Material provided =>
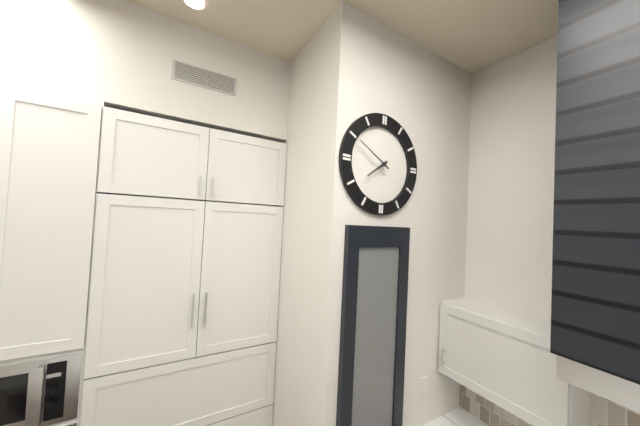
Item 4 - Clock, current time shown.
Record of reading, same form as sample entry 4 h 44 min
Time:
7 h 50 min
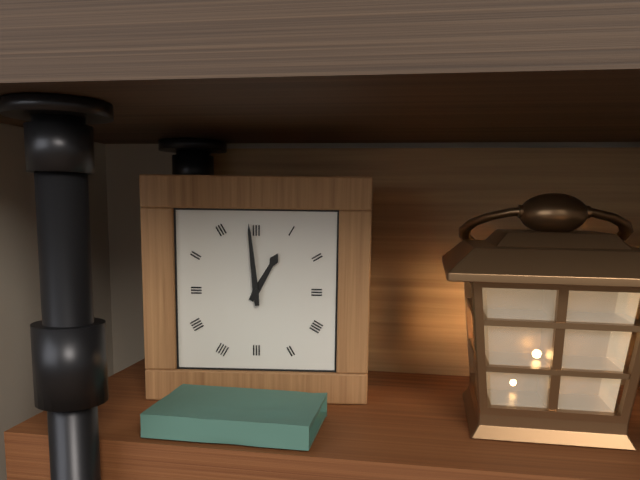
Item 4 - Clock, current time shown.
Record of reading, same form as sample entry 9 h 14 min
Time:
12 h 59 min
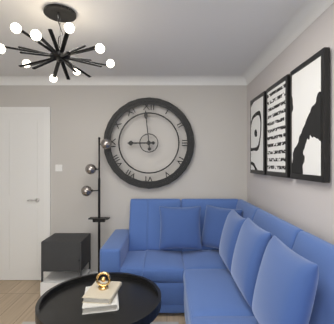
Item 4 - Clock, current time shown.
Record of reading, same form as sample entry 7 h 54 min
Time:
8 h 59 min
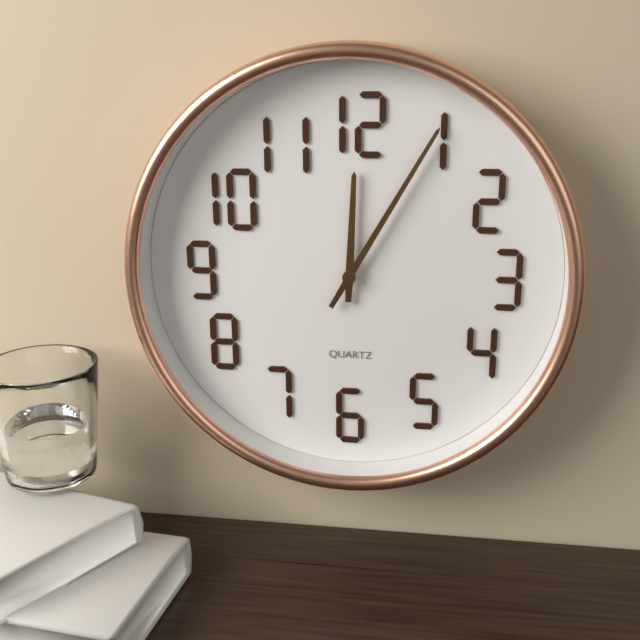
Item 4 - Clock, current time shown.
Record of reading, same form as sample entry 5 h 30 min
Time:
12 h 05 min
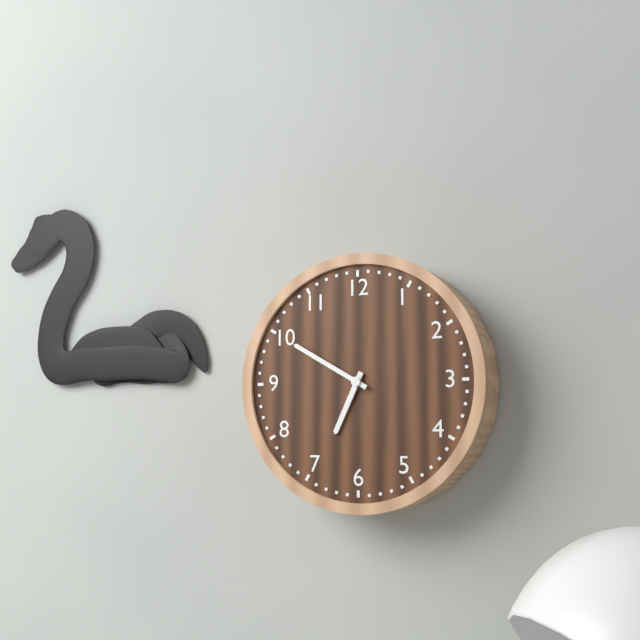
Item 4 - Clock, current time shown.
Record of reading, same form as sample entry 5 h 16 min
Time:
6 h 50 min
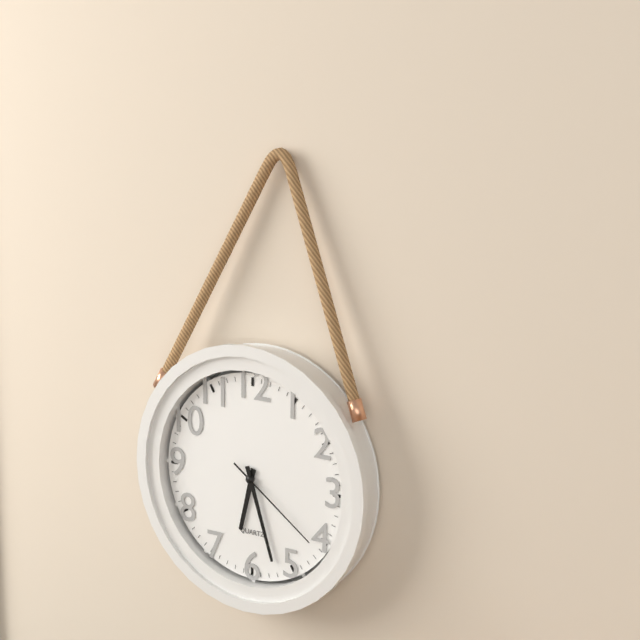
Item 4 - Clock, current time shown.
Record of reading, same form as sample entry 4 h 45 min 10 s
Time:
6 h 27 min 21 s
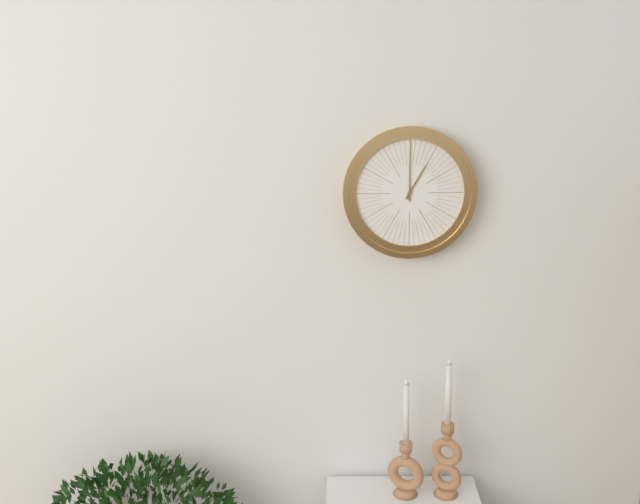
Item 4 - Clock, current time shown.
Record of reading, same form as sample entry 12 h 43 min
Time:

Task objective => Identify each line in the rows above that contains the word "Record" and copy every such line in full.

Response to the exercise =>
Record of reading, same form as sample entry 4 h 44 min
Record of reading, same form as sample entry 9 h 14 min
Record of reading, same form as sample entry 7 h 54 min
Record of reading, same form as sample entry 5 h 30 min
Record of reading, same form as sample entry 5 h 16 min
Record of reading, same form as sample entry 4 h 45 min 10 s
Record of reading, same form as sample entry 12 h 43 min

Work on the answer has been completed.